In the listing below, copy out the lines word for word, beginning at the line that contains "дуже активна, згуртована" and stopping after the line that contains "документами агентство купило підписку на". Give only those lines.

[Transcribed page contents]
•••

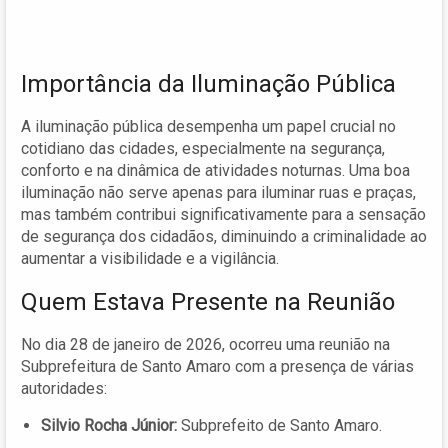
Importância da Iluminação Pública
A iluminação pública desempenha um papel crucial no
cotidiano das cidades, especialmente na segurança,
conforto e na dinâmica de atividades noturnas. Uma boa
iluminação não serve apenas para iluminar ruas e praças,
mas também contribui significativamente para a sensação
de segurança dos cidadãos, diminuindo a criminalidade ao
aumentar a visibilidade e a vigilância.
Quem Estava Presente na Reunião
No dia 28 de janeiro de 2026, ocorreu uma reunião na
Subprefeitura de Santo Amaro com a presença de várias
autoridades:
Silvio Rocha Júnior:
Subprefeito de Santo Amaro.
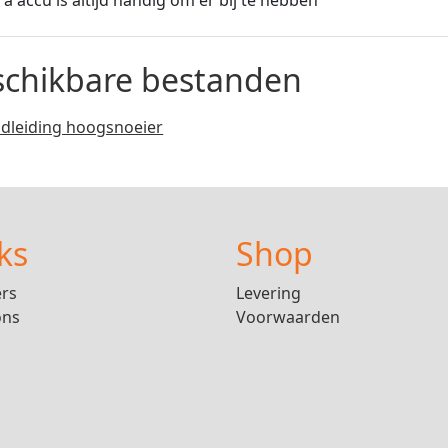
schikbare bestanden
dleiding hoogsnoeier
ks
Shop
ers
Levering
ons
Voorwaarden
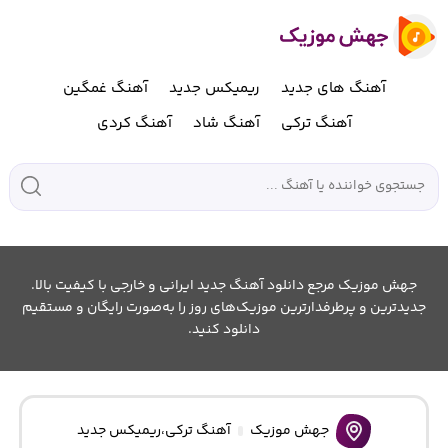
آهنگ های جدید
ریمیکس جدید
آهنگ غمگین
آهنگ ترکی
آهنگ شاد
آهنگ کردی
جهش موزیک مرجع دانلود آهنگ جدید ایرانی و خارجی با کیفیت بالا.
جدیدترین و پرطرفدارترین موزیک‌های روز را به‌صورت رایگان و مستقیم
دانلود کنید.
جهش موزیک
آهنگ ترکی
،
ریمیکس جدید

•••

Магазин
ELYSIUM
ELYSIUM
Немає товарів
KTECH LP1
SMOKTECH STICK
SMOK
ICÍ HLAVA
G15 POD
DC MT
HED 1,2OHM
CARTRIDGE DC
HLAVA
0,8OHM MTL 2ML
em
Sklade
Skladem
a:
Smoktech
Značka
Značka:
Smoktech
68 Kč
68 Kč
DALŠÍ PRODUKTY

•••

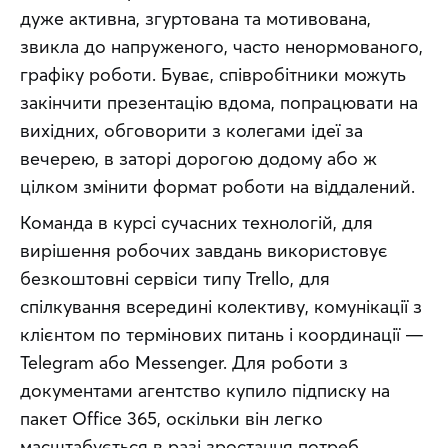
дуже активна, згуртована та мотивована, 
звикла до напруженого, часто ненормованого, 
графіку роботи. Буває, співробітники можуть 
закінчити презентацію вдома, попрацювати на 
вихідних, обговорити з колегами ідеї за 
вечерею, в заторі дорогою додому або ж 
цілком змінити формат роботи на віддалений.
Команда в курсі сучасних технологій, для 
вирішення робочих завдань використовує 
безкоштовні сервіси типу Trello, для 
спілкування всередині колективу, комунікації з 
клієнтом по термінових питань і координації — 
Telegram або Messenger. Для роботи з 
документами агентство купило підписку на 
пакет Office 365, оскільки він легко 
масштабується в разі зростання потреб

•••

Answer to this exercise:
дуже активна, згуртована та мотивована, 
звикла до напруженого, часто ненормованого, 
графіку роботи. Буває, співробітники можуть 
закінчити презентацію вдома, попрацювати на 
вихідних, обговорити з колегами ідеї за 
вечерею, в заторі дорогою додому або ж 
цілком змінити формат роботи на віддалений.
Команда в курсі сучасних технологій, для 
вирішення робочих завдань використовує 
безкоштовні сервіси типу Trello, для 
спілкування всередині колективу, комунікації з 
клієнтом по термінових питань і координації — 
Telegram або Messenger. Для роботи з 
документами агентство купило підписку на 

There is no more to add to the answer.